The Bank of Canada has hit pause on rate hikes. What's next?

Further hikes in 2023 can't be ruled out, says chief economist

The Bank of Canada has hit pause on rate hikes. What's next?

The Bank of Canada’s decision to leave its benchmark rate untouched in its March announcement signals a “conditional” pause that will see rates remain as they are unless economic trends change unexpectedly, according to BMO’s chief economist.

Doug Porter (pictured) told Canadian Mortgage Professional that the central bank’s policy rate statement on Wednesday, which was its first for over a year not to include a rate hike, featured an “absolutely non-controversial” description of the economy that gave it breathing space either to keep the rate unchanged or increase it further in the months ahead.  

“I think the key takeaway here is it’s a conditional pause,” he said. “If the economy continues to operate largely as they expected, the Bank won’t move on rates, but they’ve definitely left themselves with the ability to hike rates.”

Fed’s pull-no-punches approach could prove significant for Canada

The aggressiveness of the US Federal Reserve, whose chair Jerome Powell has indicated that it’s ready to raise rates even further, could present complications for the Bank of Canada down the road, Porter said, especially in the event that the loonie continues to plummet as the possibility of deviation between the Canadian and US approaches.

Variable interest rates in Canada remain high despite the Bank’s decision to hit pause on hikes – and upward pressure on longer-term rates via the bond market has also recently been a feature of recent weeks.

“The fact that US inflation and growth have been stronger than expected has spilled over into Canadian bonds and has tended to put a bit of upward pressure on some of the longer-term rates,” Porter said. “I think that’s something we’re going to be dealing with at least through the first half of the year: a Fed that’s still breathing fire, still pushing rates higher.

“As Powell said, there’s a lot more to do in the US, though he might just be talking very tough and in reality might not live up to [that] rhetoric.
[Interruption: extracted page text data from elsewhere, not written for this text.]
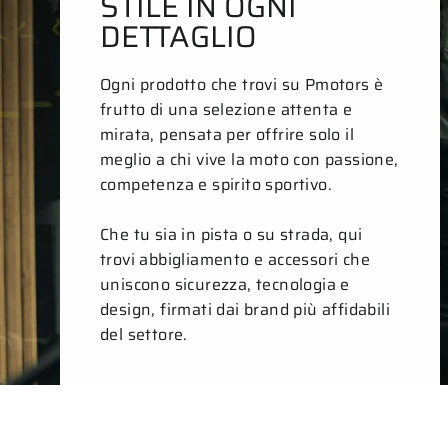
STILE IN OGNI
DETTAGLIO
Ogni prodotto che trovi su Pmotors è
frutto di una selezione attenta e
mirata, pensata per offrire solo il
meglio a chi vive la moto con passione,
competenza e spirito sportivo.
Che tu sia in pista o su strada, qui
trovi abbigliamento e accessori che
uniscono sicurezza, tecnologia e
design, firmati dai brand più affidabili
del settore.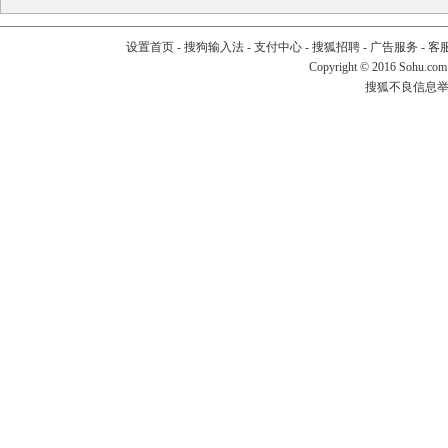
设置首页
-
搜狗输入法
-
支付中心
-
搜狐招聘
-
广告服务
-
客
Copyright
©
2016 Sohu.com
搜狐不良信息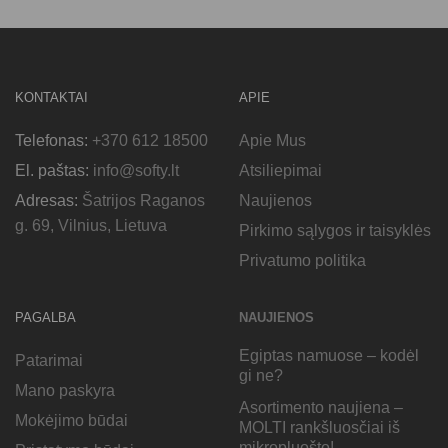
KONTAKTAI
APIE
Telefonas:
+370 612 18500
Apie Mus
El. paštas:
info@softy.lt
Atsiliepimai
Adresas:
Šatrijos Raganos
Naujienos
g. 69, Vilnius, Lietuva
Pirkimo sąlygos ir taisyklės
Privatumo politika
PAGALBA
NAUJIENOS
Egiptas namuose – kodėl
Patarimai
gi ne?
Mano paskyra
Asortimento naujiena –
Mokėjimo būdai
MOLTI rankšluosčiai iš
mikropluošto!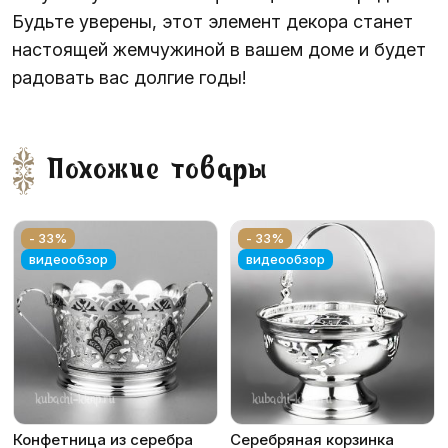
Будьте уверены, этот элемент декора станет
настоящей жемчужиной в вашем доме и будет
радовать вас долгие годы!
Похожие товары
- 33%
- 33%
видеообзор
видеообзор
Конфетница из серебра
Серебряная корзинка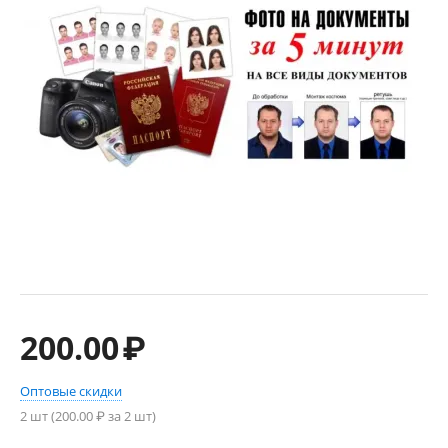
200.00
₽
Оптовые скидки
2 шт (
200.00
₽ за 2 шт)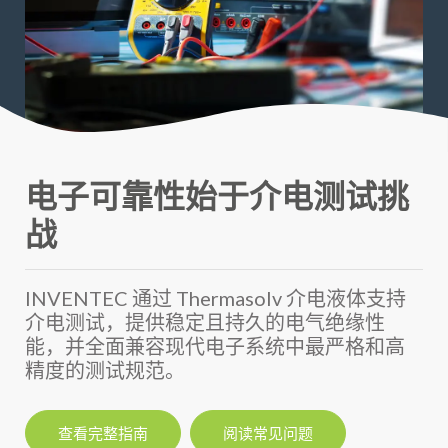
电子可靠性始于介电测试挑
战
INVENTEC 通过 Thermasolv 介电液体支持
介电测试，提供稳定且持久的电气绝缘性
能，并全面兼容现代电子系统中最严格和高
精度的测试规范。
查看完整指南
阅读常见问题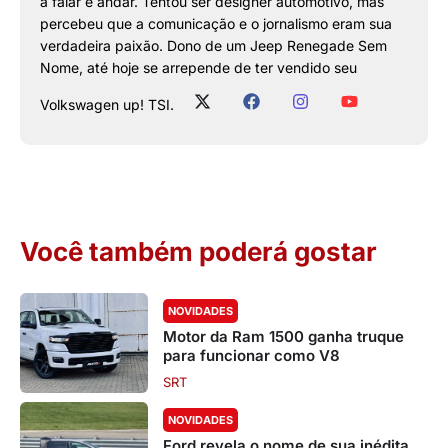
a falar e andar. Tentou ser designer automotivo, mas
percebeu que a comunicação e o jornalismo eram sua
verdadeira paixão. Dono de um Jeep Renegade Sem
Nome, até hoje se arrepende de ter vendido seu
Volkswagen up! TSI.
Você também poderá gostar
NOVIDADES
Motor da Ram 1500 ganha truque
para funcionar como V8
SRT
NOVIDADES
Ford revela o nome de sua inédita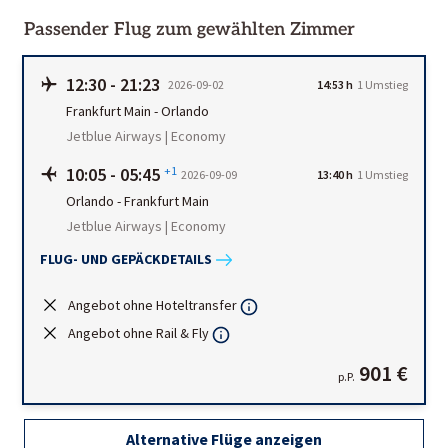
Passender Flug zum gewählten Zimmer
12:30
-
21:23
2026-09-02
14:53 h
1
Umstieg
Frankfurt Main
-
Orlando
Jetblue Airways | Economy
10:05
-
05:45
+1
2026-09-09
13:40 h
1
Umstieg
Orlando
-
Frankfurt Main
Jetblue Airways | Economy
FLUG- UND GEPÄCKDETAILS
Angebot ohne Hoteltransfer
Angebot ohne Rail & Fly
901 €
p.P.
Alternative Flüge anzeigen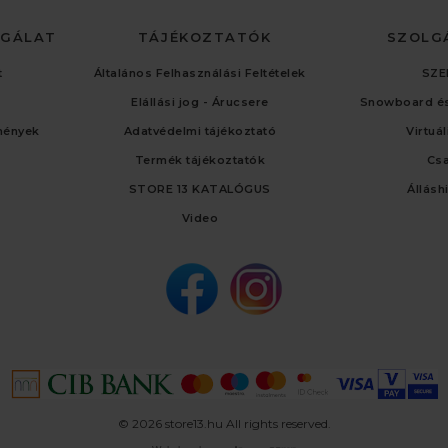
LGÁLAT
TÁJÉKOZTATÓK
SZOLG
t
Általános Felhasználási Feltételek
SZE
Elállási jog - Árucsere
Snowboard és
mények
Adatvédelmi tájékoztató
Virtuá
Termék tájékoztatók
Cs
STORE 13 KATALÓGUS
Állásh
Video
© 2026 store13.hu All rights reserved.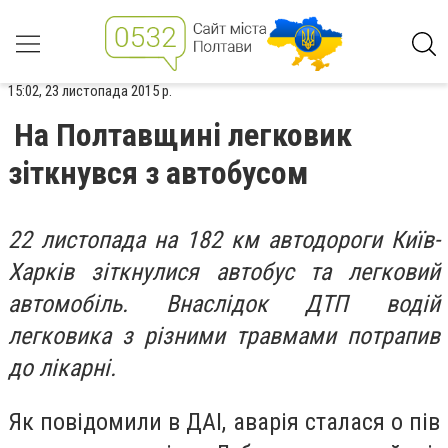
15:02, 23 листопада 2015 р.
На Полтавщині легковик
зіткнувся з автобусом
22 листопада на 182 км автодороги Київ-
Харків зіткнулися автобус та легковий
автомобіль. Внаслідок ДТП водій
легковика з різними травмами потрапив
до лікарні.
Як повідомили в ДАІ, аварія сталася о пів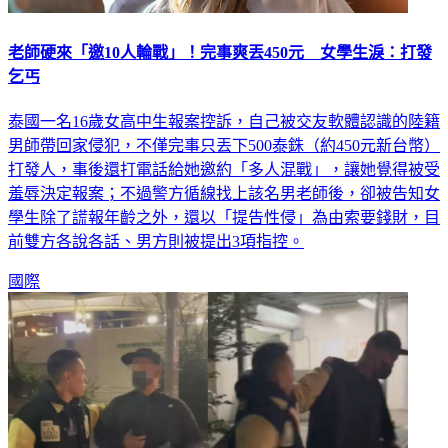
老師硬來「邀10人輪戰」！完事爽丟450元 女學生淚：打發
乞丐
泰國一名16歲女高中生報案控訴，自己被交友軟體認識的陸籍
男師帶回家侵犯，不僅完事只丟下500泰銖（約450元新台幣）
打發人，事後還打電話給她邀約「多人混戰」，讓她覺得被受
羞辱決定報案；不過警方循線找上該名男老師後，卻被告知女
學生除了謊報年齡之外，還以「提告性侵」為由索要錢財，目
前雙方各說各話、男方則被提出3項指控。
國際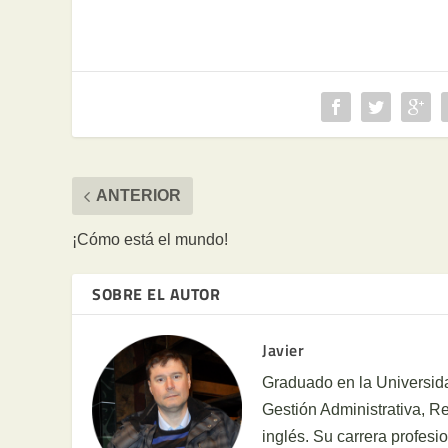
ANTERIOR
¡Cómo está el mundo!
SOBRE EL AUTOR
Javier
Graduado en la Universida
Gestión Administrativa, 
inglés. Su carrera profesi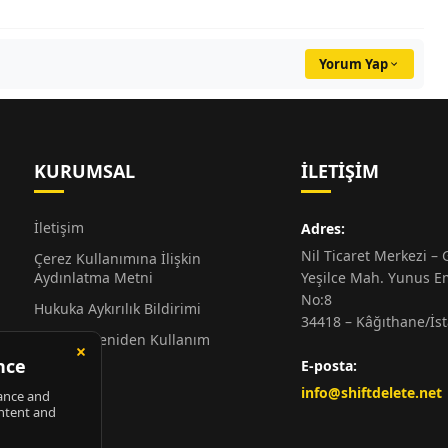
Yorum Yap
KURUMSAL
İLETIŞIM
İletişim
Adres:
Nil Ticaret Merkezi – G
Çerez Kullanımına İlişkin
Aydınlatma Metni
Yeşilce Mah. Yunus E
No:8
Hukuka Aykırılık Bildirimi
34418 – Kâğıthane/İs
Alıntı ve Yeniden Kullanım
Hakkında
E-posta:
Künye
info@shiftdelete.net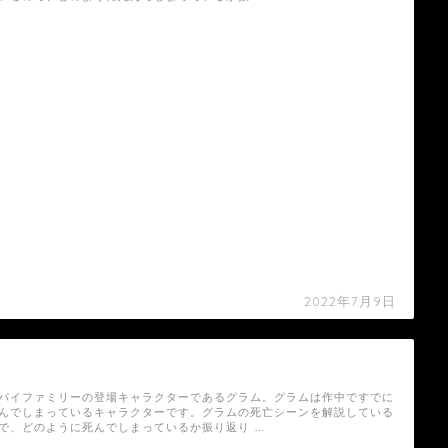
2022年7月9日
【スパイファミリー】グラムの死亡シーン
パイファミリーの登場キャラクターであるグラム。グラムは作中ですでに
んでしまっているキャラクターです。グラムの死亡シーンを解説している
で、どのように死んでしまっているか振り返り …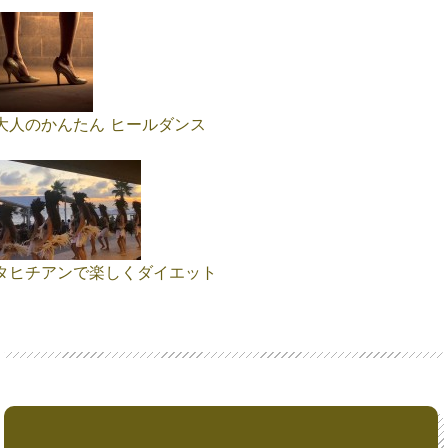
大人のかんたん ヒールダンス
タヒチアンで楽しくダイエット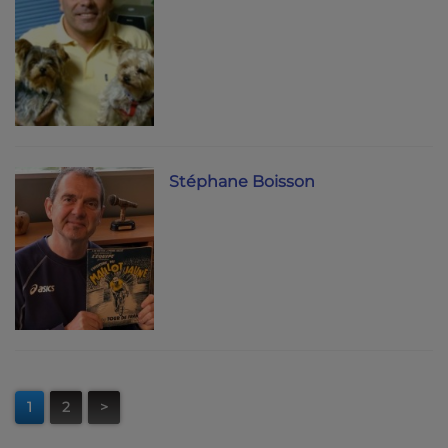
Stéphane Boisson
1
2
>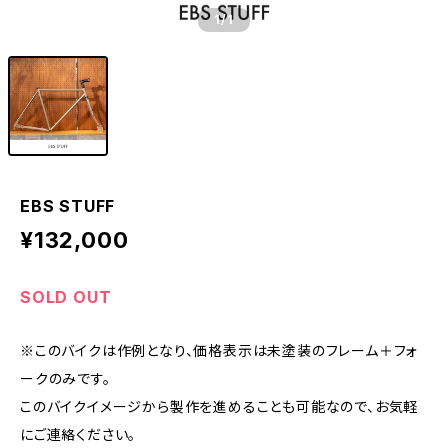
1
/1
EBS STUFF
¥132,000
SOLD OUT
※このバイクは作例となり、価格表示は未塗装のフレーム＋フォ
ークのみです。
このバイクイメージから製作を進めることも可能なので、お気軽
にご連絡ください。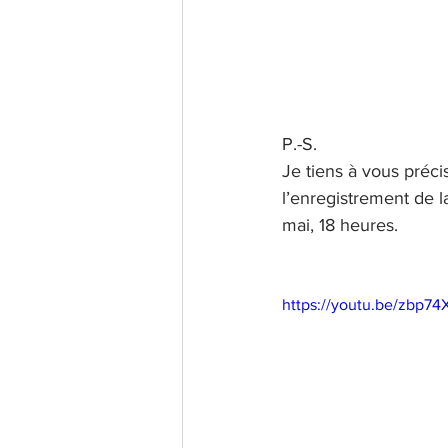
P.-S.
Je tiens à vous préci
l’enregistrement de 
mai, 18 heures.
https://youtu.be/zbp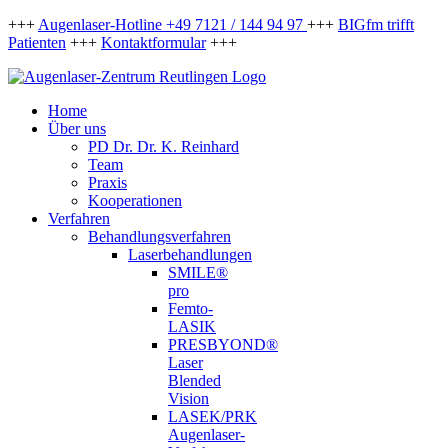
Zum
+++
Augenlaser-Hotline +49 7121 / 144 94 97
+++
BIGfm trifft
Inhalt
Patienten
+++
Kontaktformular
+++
springen
Facebook
Instagram
Home
Über uns
PD Dr. Dr. K. Reinhard
Team
Praxis
Kooperationen
Verfahren
Behandlungsverfahren
Laserbehandlungen
SMILE®
pro
Femto-
LASIK
PRESBYOND®
Laser
Blended
Vision
LASEK/PRK
Augenlaser-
But he’s talking very tough indeed, and so I don’t think there’s going to be any relief for Canadian borrowers, and there still is a pretty significant risk that the Bank of Canada will also decide they need to lift rates a little bit further.”

What happens if inflation stays high?

The Bank still expects CPI (consumer price index) inflation to sit around 3% by the middle of this year, marking no change from its January announcement. While Porter said that headline figure is likely to decrease in the coming months, so-called core inflation – price changes in goods and services excluding the price of food and energy – cold prove more resilient.

“Provided energy prices don’t do anything too dramatic in the next three to six months, we should just by the arithmetic of these things see the headline inflation come down a fair bit,” he said. “Now, the debate is whether it comes down enough to satisfy the Bank or not.

“And we still believe that some of the underlying price measures might be a little bit sticky in the months ahead, and there might be a little bit of disappointment on so-called core inflation in the next six months.”

All in all, the Bank’s announcement should be taken as one with upsides and downsides, Porter said. It has reached a possible endpoint on rate hikes more quickly than its international counterparts – but the uncompromising language of the Fed means further increases later in the year can’t be ruled out.

“That is an important step by the Bank of Canada. The last major central bank outside of the Bank of Japan that did not increase interest rates at a decision was the European Central Bank, way back last June,” he said.

“Since the middle of last year, every single central bank has used every single opportunity to raise interest rates. So it is a pretty important step that the Bank has taken here by moving to the sidelines – that’s the good news. The bad news is we’re not necessarily done, and some of that pressure is definitely emanating from the US.”